## Problem statement
Retype, exactly as they stand, the lines from the start of the data to the line that contains "преференции и повторни", both ends included. Leave the pictures out.

## Data items
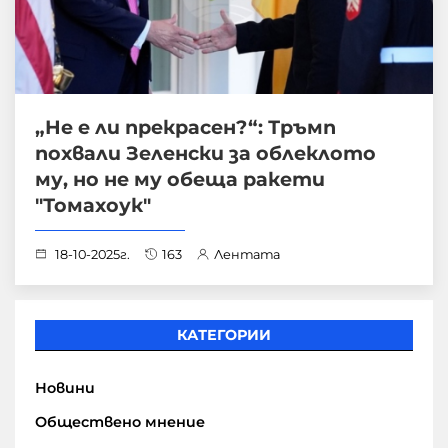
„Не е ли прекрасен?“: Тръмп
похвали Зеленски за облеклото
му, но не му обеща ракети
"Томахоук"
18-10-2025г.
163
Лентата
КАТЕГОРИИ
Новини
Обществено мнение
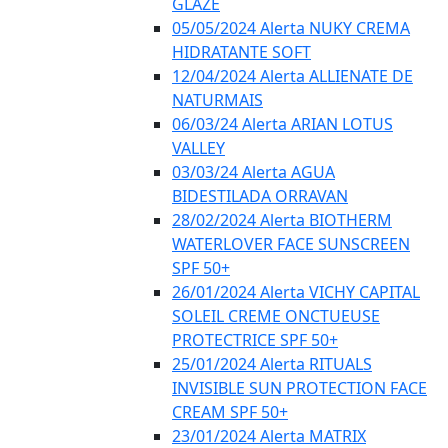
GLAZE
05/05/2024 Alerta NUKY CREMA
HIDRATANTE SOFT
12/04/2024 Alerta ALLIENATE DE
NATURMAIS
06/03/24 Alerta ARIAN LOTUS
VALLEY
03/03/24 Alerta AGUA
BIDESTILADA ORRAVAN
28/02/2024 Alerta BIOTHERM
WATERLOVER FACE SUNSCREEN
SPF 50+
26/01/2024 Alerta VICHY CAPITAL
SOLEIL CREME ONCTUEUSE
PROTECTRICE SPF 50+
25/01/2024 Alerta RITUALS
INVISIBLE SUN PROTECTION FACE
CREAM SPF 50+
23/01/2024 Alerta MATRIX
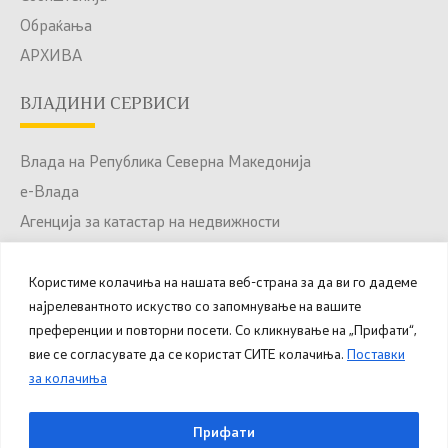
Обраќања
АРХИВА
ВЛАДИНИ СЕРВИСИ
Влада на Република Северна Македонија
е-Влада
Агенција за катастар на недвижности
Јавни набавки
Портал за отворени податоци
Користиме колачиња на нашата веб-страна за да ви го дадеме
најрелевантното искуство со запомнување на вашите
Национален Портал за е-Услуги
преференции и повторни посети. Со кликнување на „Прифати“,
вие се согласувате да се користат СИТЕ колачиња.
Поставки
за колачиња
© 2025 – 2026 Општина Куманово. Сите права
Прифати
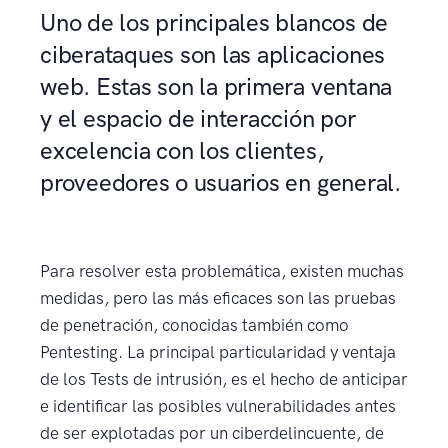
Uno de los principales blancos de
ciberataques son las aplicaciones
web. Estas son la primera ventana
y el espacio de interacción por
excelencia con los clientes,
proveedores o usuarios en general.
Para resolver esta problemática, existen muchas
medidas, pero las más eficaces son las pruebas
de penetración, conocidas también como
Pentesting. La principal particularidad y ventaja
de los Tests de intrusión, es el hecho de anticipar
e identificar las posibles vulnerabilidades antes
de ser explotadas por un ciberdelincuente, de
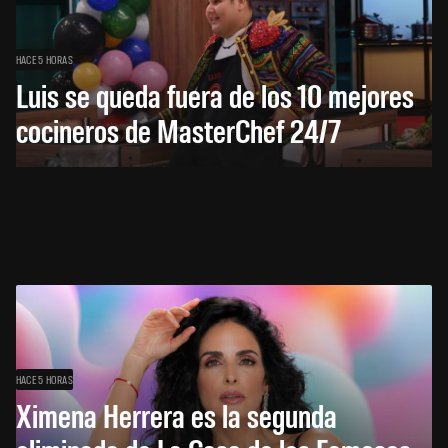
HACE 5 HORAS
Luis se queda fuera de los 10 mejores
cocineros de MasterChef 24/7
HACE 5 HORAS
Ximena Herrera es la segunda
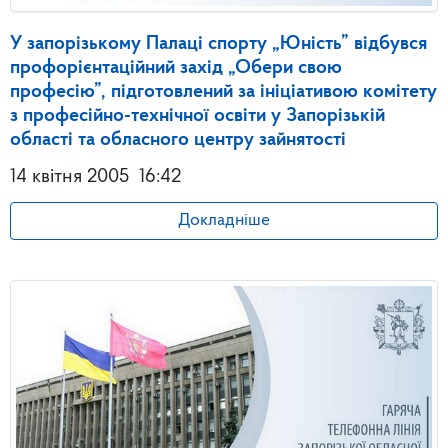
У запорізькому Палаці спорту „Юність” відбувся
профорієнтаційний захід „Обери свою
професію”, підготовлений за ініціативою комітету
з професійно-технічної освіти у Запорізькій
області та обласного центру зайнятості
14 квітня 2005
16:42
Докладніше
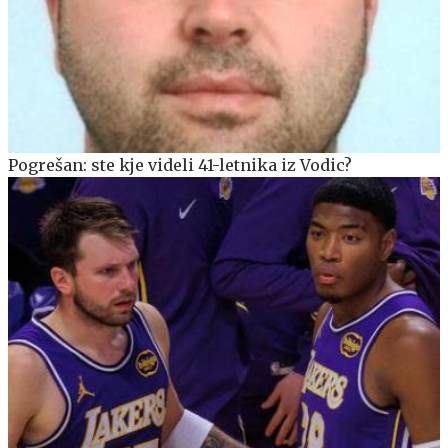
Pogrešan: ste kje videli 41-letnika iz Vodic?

## Task solution
„Не е ли прекрасен?“: Тръмп
похвали Зеленски за облеклото
му, но не му обеща ракети
"Томахоук"
18-10-2025г.
163
Лентата
КАТЕГОРИИ
Новини
Обществено мнение
GLAZE
05/05/2024 Alerta NUKY CREMA
HIDRATANTE SOFT
12/04/2024 Alerta ALLIENATE DE
NATURMAIS
06/03/24 Alerta ARIAN LOTUS
VALLEY
03/03/24 Alerta AGUA
BIDESTILADA ORRAVAN
28/02/2024 Alerta BIOTHERM
WATERLOVER FACE SUNSCREEN
SPF 50+
26/01/2024 Alerta VICHY CAPITAL
SOLEIL CREME ONCTUEUSE
PROTECTRICE SPF 50+
25/01/2024 Alerta RITUALS
INVISIBLE SUN PROTECTION FACE
CREAM SPF 50+
23/01/2024 Alerta MATRIX
Обраќања
АРХИВА
ВЛАДИНИ СЕРВИСИ
Влада на Република Северна Македонија
е-Влада
Агенција за катастар на недвижности
Јавни набавки
Портал за отворени податоци
Користиме колачиња на нашата веб-страна за да ви го дадеме
најрелевантното искуство со запомнување на вашите
Национален Портал за е-Услуги
преференции и повторни посети. Со кликнување на „Прифати“,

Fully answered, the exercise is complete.